Aim of the task: Reproduce verbatim the lines of the records from the line containing "values with 0." through the end of the records, including both ends.

Extracted data:
════════════════════

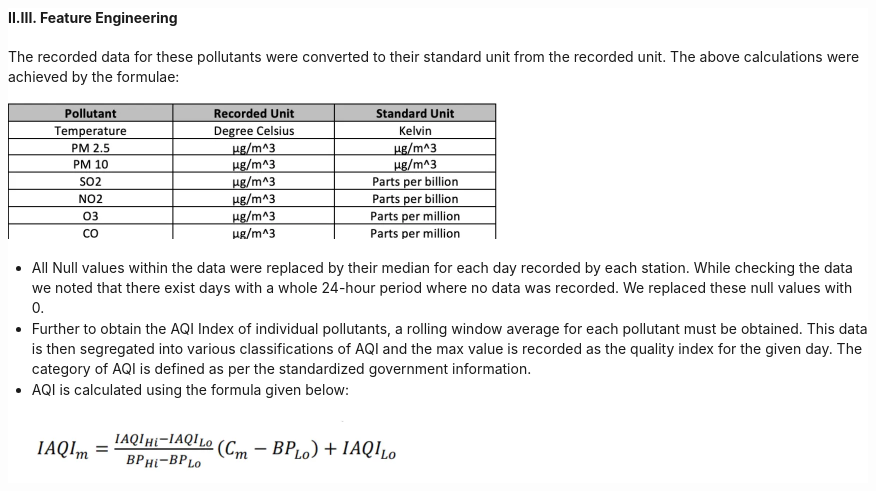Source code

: #### II.III. Feature Engineering

The recorded data for these pollutants were converted to their standard unit from the recorded unit. The above calculations were achieved by the formulae:

<img width="489" alt="image" src="/images/Projects/group_9/Image_4.webp">

* All Null values within the data were replaced by their median for each day recorded by each station. While checking the data we noted that there exist days with a whole 24-hour period where no data was recorded. We replaced these null values with 0.
* Further to obtain the AQI Index of individual pollutants, a rolling window average for each pollutant must be obtained. This data is then segregated into various classifications of AQI and the max value is recorded as the quality index for the given day. The category of AQI is defined as per the standardized government information.
* AQI is calculated using the formula given below:

<img width="409" alt="image" src="/images/Projects/group_9/Image_5.webp">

════════════════════

Exercise answer:
* All Null values within the data were replaced by their median for each day recorded by each station. While checking the data we noted that there exist days with a whole 24-hour period where no data was recorded. We replaced these null values with 0.
* Further to obtain the AQI Index of individual pollutants, a rolling window average for each pollutant must be obtained. This data is then segregated into various classifications of AQI and the max value is recorded as the quality index for the given day. The category of AQI is defined as per the standardized government information.
* AQI is calculated using the formula given below:

<img width="409" alt="image" src="/images/Projects/group_9/Image_5.webp">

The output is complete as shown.